I tedeschi ci hanno rubato anche i re Magi

Sui re Magi e sulla loro sorte si sa poco e circolano molte leggende. Di loro parla soltanto il Vangelo di Matteo, dice che erano esperti di stelle e che portarono oro, incenso e mirra al neonato Gesù. Arrivavano dall’Oriente, probabilmente dalla parte settentrionale dell’attuale Iran ed erano seguaci di Zoroastro.

Matteo in realtà non disse che erano tre: è un numero scelto convenzionalmente dalla tradizione cristiana per i tre doni. Così come non esiste traccia che si chiamassero Melchiorre, Baldassarre e Gaspare. Sappiamo solo che arrivarono guidati da una stella cometa. Dopo aver recato dono al bambin Gesù e dribblato Erode, sparirono dalle pagine del Vangelo. Eppure qualcosa di loro resta: le loro reliquie.

Marco Polo, nel Milione, racconta di avere trovato le tombe dei re Magi nella città di Saba, a sud di Teheran, e di averle visitate intorno al 1270. In realtà, la tradizione vuole che a quei tempi i resti si trovassero già nella cattedrale di Colonia, dove arrivarono nel 1164 e dove risiedono ancora oggi.

Fino ad allora i resti dei Magi erano stati conservati nella basilica di Santa Sofia a Costantinopoli, portati da sant’Elena, madre dell’imperatore Costantino, che li aveva trovati durante il suo pellegrinaggio in Terra Santa.
Si racconta che Eustorgio, nominato vescovo di Milano, si fosse recato a Costantinopoli per ricevere conferma della nomina e nell’occasione ricevette in dono dall’imperatore un grande sarcofago che conteneva le reliquie dei Magi. Il sarcofago fu caricato su un carro trainato da buoi. Arrivati a Milano, però, gli animali a un certo punto si fermarono e non vollero proseguire. Eustorgio interpretò questo segnale come la volontà delle reliquie di rimanere in quel punto: fu proprio lì che, intorno all’anno 340, sorse la basilica che porta il nome del santo.

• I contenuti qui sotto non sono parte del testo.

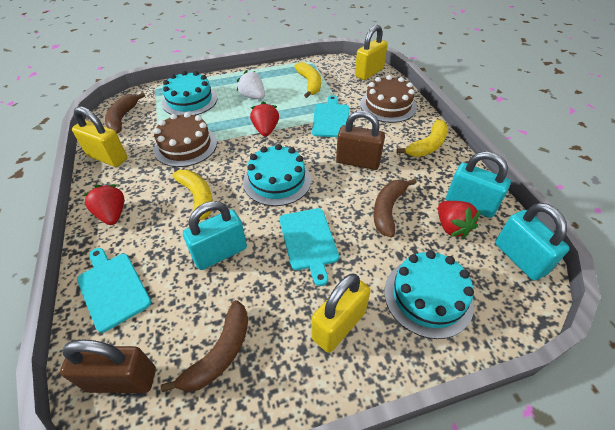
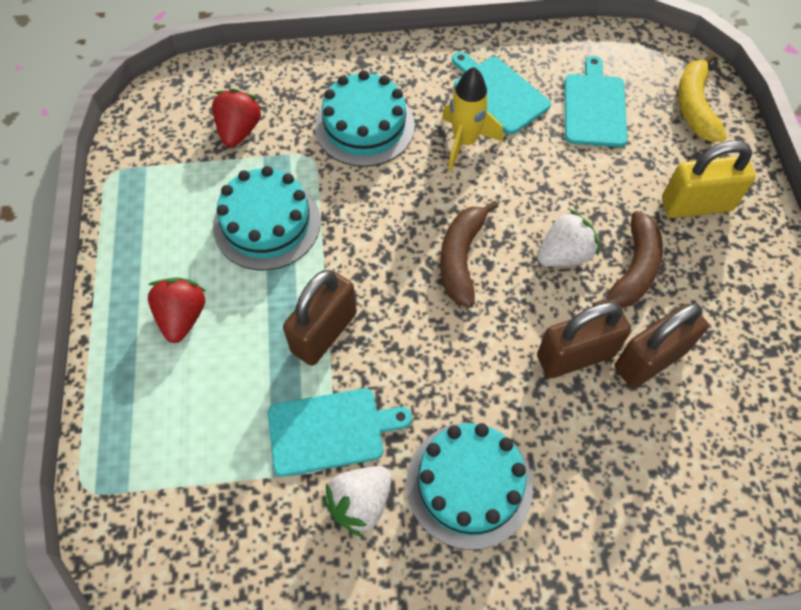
brown banana: 3 -> 2
brown cake: 2 -> 0
brown padlock: 2 -> 3
red strawberry: 3 -> 2
turquoise padlock: 3 -> 0
white strawberry: 1 -> 2
yellow banana: 3 -> 1
yellow padlock: 3 -> 1
yellow rocket: 0 -> 1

Le reliquie rimasero in Sant’Eustorgio fino al 1162, quando Milano fu saccheggiata da Federico Barbarossa che le recò in dono all’arcivescovo di Colonia. Da allora si trovano nella Dreikönigenschrein, l’Arca dei tre Re Magi, il più grande sarcofago d’Europa, realizzato in argento dorato, alto più di un metro e mezzo, che si trova al centro della cattedrale tedesca.

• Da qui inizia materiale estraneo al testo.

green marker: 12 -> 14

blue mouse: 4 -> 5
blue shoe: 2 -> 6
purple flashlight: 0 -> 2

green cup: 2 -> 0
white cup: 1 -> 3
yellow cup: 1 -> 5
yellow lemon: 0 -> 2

Nel 1904, il cardinale Andrea Carlo Ferrari, arcivescovo di Milano, riuscì a farsi restituire come contentino due peroni, una tibia e una vertebra, che sono conservati in un’urna di bronzo nella Cappella dei Magi. Secondo la tradizione, in Lombardia ci sarebbero anche altre reliquie: tre falangi custodite nella parrocchia di Sant’Ambrogio a Brugherio, che sarebbero state donate da Sant’Ambrogio alla sorella Marcellina prima dello scippo del Barbarossa.